Background Concentration of Inorganic Pollutants
Inorganic pollutants are composed of elements that cannot be broken-down as organic pollutants in general are. These are elements that occur naturally on Earth, that become “pollutants" or dangerous when they are concentrated or combined with other elements or compounds. The only effective removal mechanism from aqueous solutions is by precipitation and/or incorporation into mineral solid phases. Many trace metals are nutrients and essential to living organisms at trace concentrations, but become highly toxic if excessively abundant.
Therefore, these situations reveal an ambiguous character of the term “pollutant" if exclusively associated to the identity of an element or compound. Therefore, the same element might have a high background concentration in an aqueous solution and be considered a pollutant substance, while it may have a lower background concentration in another aqueous solution and not qualifying as a pollutant substance.
Also the redox potential may determine an element’s toxicity, such as the case of Cr6+ which is very toxic, whereas in its less oxidized state, Cr3+ is much less toxic and is essential for human health because of its role in glucose metabolism [16] and incorporation in vitamins. Phosphorous (P) is another example of a beneficial element actively present in all living matter (in marine phytoplankton occurs in the Redfield molar ratio of 117:16:1 - C:N:P), but in simple terms if phosphorous compounds dissolve in water they can be deadly.
Nitrate, ammonia, and trace metals are the most important inorganic pollutants present in waters. Several surface and groundwaters contain natural background (baseline) concentrations of one or more of these and other chemical elements and species exceeding, for example, the U.S. EPA drinking water standards for reasons totally unrelated to human activities. Identifying such natural sources is fundamental for regulatory decisions to avoid the assignment of unrealistic cleanup goals below such natural background concentrations.
One of the most striking examples comes from groundwater arsenic contamination in Bangladesh, whose mechanism, most probably attributable to iron oxide reductive dissolution, is still a matter of debate. Of the millions of tube wells, about one-third have arsenic concentrations above the local drinking water standard (50 µg L-1), and half of them do not meet the 10 µg L-1 guideline value of the World Health Organization (WHO).
Whatever the approach to determine background concentrations of inorganic pollutants in water systems requires the sampling of stream and surface waters and/or ground waters from boreholes in areas with similar geological settings, and where water chemistry has presumably not been affected by human activity. This may be difficult to achieve, and thus it is important to know the extent of chemically evolved waters and differentiate and recognize the degree of human impacts on the baseline concentration.

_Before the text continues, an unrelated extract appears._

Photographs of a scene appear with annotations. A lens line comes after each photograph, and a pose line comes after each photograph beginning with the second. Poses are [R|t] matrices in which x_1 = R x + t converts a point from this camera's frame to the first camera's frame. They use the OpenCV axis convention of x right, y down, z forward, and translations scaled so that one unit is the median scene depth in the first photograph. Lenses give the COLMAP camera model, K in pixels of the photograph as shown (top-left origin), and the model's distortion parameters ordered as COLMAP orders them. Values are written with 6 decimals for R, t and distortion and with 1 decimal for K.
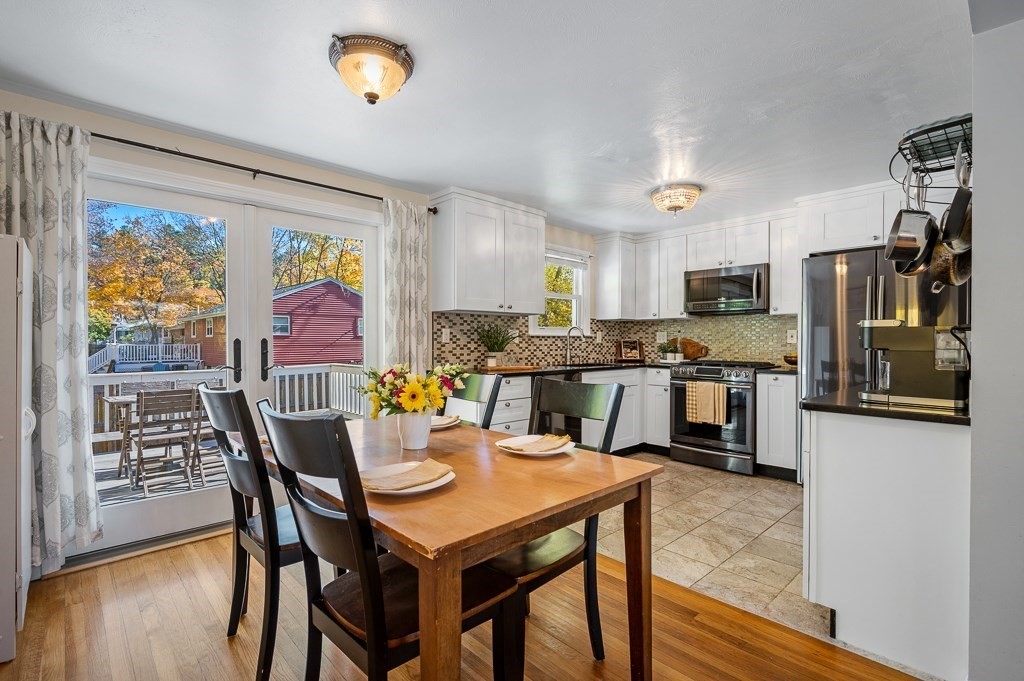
lens RADIAL K [[473.1, 0, 507.1], [0, 473.1, 345.0], [0, 0, 1]] dist [-0.000665, -0.000097]
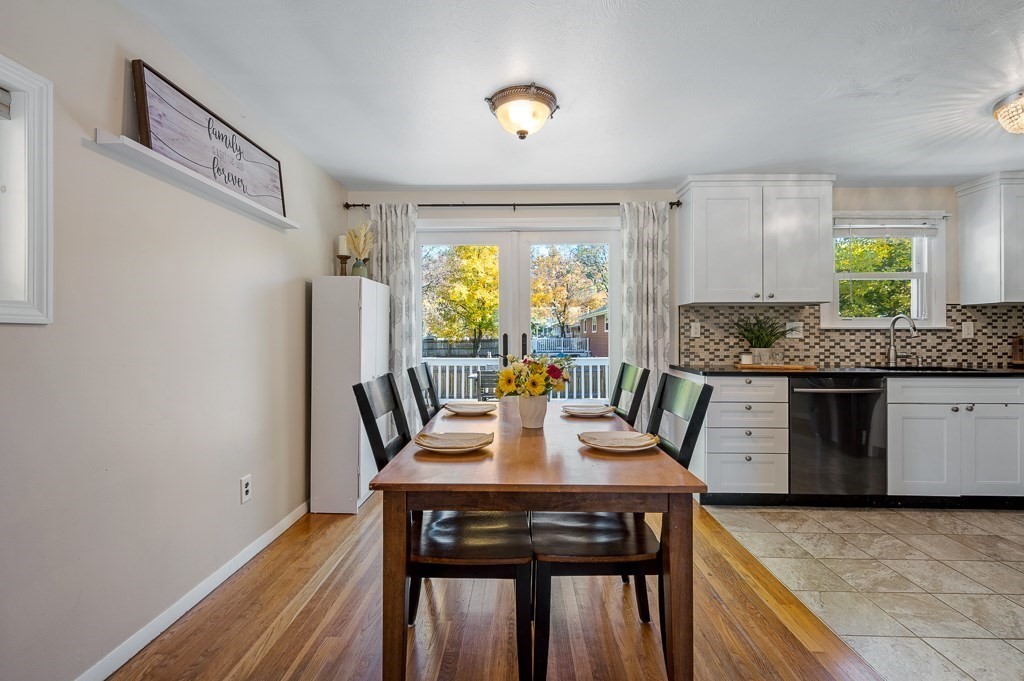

Therefore, to extract these baseline characteristics researchers use tracers, reactive and inert. This approach has been mostly applied to groundwater systems. Inert tracers include halogens, especially chlorine (Cl-), and nitrate (NO3-), which is highly mobile because it is not limited by solubility constraints. Reactive tracers are usually major ions, especially derived from water-rock interaction. Stable isotopes are also among both groups of inert and reactive tracers. This allows the use of geochemical modelling of processes that control the baseline water chemistry, and thus help establish the range of background concentrations of several groundwater systems (e.g., 18), and identify distinct natural and anthropogenic sources.
Whenever this approach is not possible it might be reasonable assuming natural background concentrations equal to the measured concentrations in streams and groundwaters in adjacent or nearby areas sharing similar geologic environments. One should not forget that factors such as climate, relief, aquifer recharge rate, and hydraulic properties must be evaluated. Data sources on the “typical" chemical composition of ground waters from different rock types also exist.